Medo da Verdade

Ela diz-me, finalmente não contendo as lágrimas, "tenho medo de dizer a verdade". São anos de vida que lhe passam pela frente, quando equaciona responder à pergunta - com verdade. Foram anos de vida que se desgastou, que se aburguesou, vida que assim a desgostou e esgotou. Foi a vida, como sempre é, como sempre preferimos achar que é. Diz que foi ela, a vida, que os levou pelos caminhos da crescente indiferença, pelos becos dos silêncios consentidos, pelas veredas do egoísmo. E um dia explodem em palavras amargas e cruas, espelhos de mútuas incompreensões, e no fim há malas à porta, e duras, durísimas despedidas. Mas ela sente: ela não queria as malas aviadas, mas não queria aquela podridão instalada. Ela ainda o quer, só não quer aquela vida. E ele vai, põe um fim à vida que ela não quer, mas deixa-lhe outra que ela não sabe viver. Ela diz que ainda o ama mas, com verdade, ela sabe que ele já não é o homem que ela quer e, com verdade, ela não quer responder. "Mas tu achas que ele já não sente nada por ti?"    

Todo o amor que chega ao fim é triste. Mas é mais triste um fim de amor assim. Estes perderam-se um do outro, ela quer procurar regresso, e ele já partiu. Só não posso dizer-lho assim, por isso consolo-a - o tanto que pode consolar um ombro para chorar. Que é pouco, sei bem que sim, mas até ela perder o medo da verdade, só me resta estar lá, segurar-lhe a mão, e continuar a perguntar. Deixou-me angustiada, por ela, mas também porque me fico a perguntar de quanto fugimos da verdade, do quanto a queremos esconder, por vezes nem mesmo com a coragem de admitir que temos medo de a dizer. 

2 comentários:

1REZ3 disse...

Falo por mim, mas chega o dia - o 'quando' é o mais complicado - em que, seja o momento e a razão que for, abrimos os olhos.

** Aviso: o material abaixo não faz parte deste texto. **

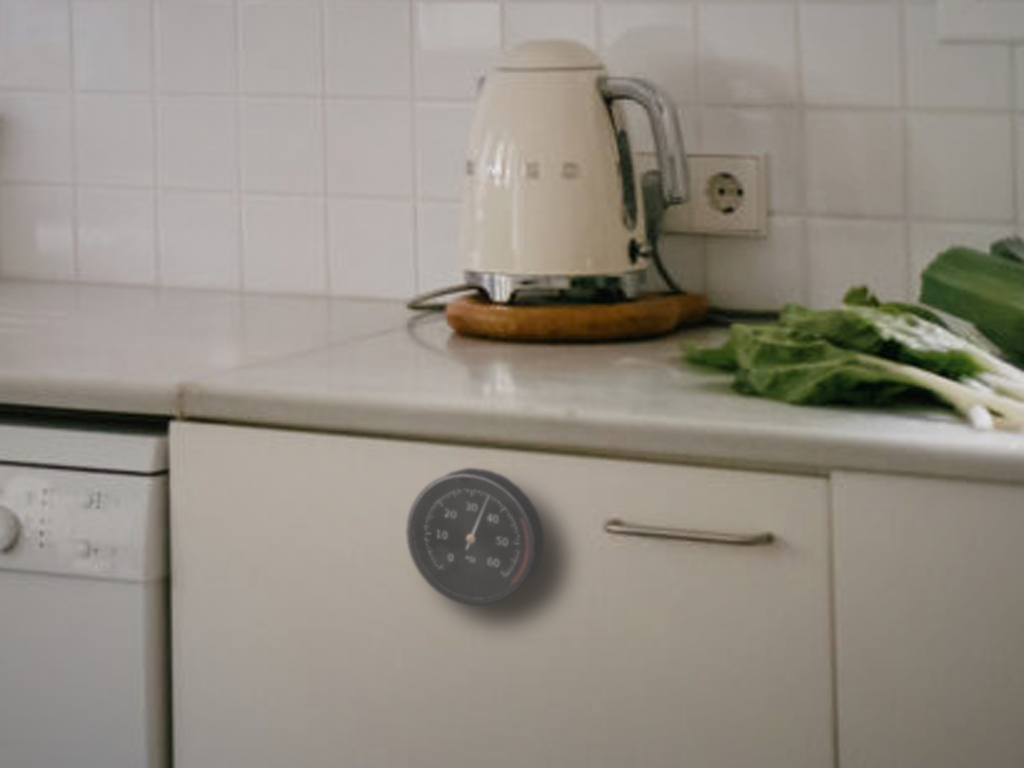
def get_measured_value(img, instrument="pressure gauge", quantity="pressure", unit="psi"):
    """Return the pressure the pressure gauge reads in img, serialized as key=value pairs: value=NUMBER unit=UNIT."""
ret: value=35 unit=psi
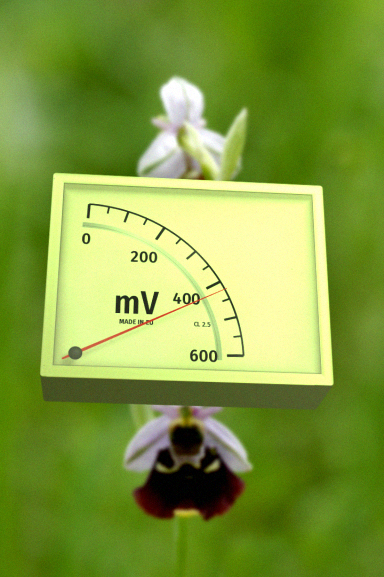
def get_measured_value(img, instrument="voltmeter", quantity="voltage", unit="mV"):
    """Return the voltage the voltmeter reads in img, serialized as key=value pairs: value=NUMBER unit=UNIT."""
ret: value=425 unit=mV
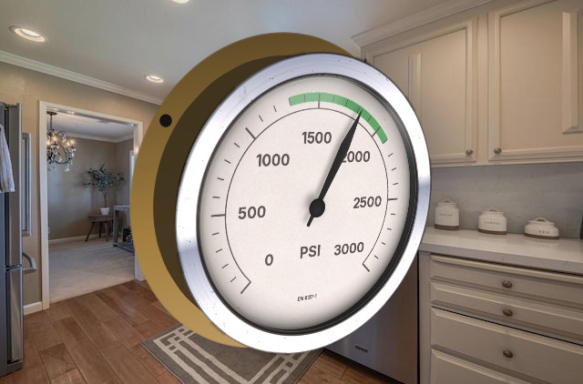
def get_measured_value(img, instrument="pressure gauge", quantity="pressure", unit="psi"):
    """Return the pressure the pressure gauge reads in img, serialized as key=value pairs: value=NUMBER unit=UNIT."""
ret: value=1800 unit=psi
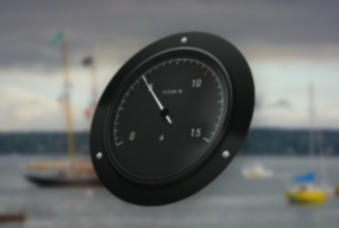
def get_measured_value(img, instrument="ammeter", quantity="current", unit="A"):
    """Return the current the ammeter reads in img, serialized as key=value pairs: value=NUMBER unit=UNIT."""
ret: value=5 unit=A
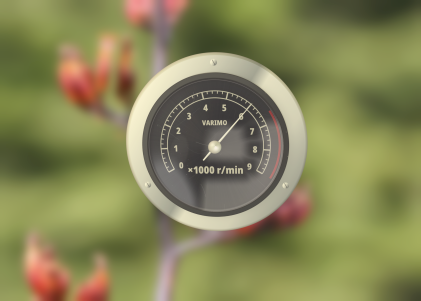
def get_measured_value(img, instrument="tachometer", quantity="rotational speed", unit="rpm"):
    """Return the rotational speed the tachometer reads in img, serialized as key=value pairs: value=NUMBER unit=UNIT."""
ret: value=6000 unit=rpm
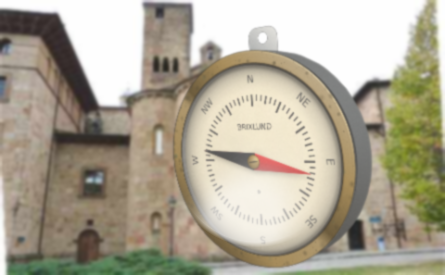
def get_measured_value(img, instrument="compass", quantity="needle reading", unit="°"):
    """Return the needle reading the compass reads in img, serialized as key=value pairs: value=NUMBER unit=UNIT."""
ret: value=100 unit=°
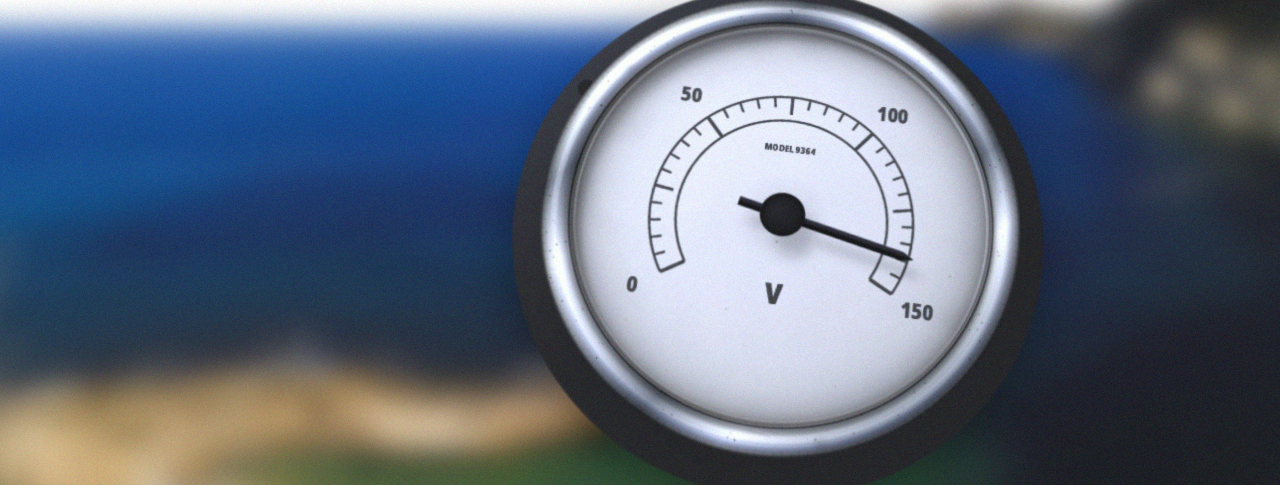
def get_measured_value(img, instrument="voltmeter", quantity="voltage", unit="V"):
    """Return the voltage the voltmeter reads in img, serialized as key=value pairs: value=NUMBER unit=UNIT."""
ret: value=140 unit=V
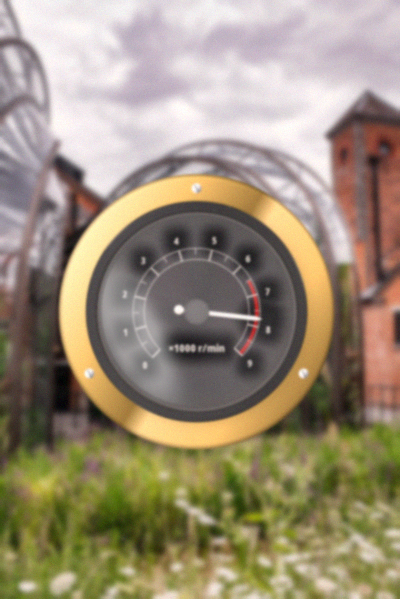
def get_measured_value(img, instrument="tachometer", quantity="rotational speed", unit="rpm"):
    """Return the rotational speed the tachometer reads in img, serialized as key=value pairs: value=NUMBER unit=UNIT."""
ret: value=7750 unit=rpm
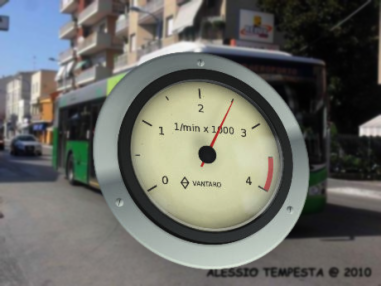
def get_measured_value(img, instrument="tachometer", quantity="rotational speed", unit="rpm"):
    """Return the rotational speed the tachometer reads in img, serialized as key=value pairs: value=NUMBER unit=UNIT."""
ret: value=2500 unit=rpm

E percebemos que afinal a verdade que tanto faziamos por ocultar não é, afinal, tão chocante e abrupta quanto isso.
Claro que depois há o: "o que fazer a partir deste momento? Para onde vou e como vou?"
Aí, só o tempo e a disposição dirão.

Bj gd.

...

CB disse...

Noya,
Nestas coisas, cada caso é um caso. Os olhos abrem-se por vezes muito depois. Há sempre um luto para fazer e ninguém o faz da mesma forma.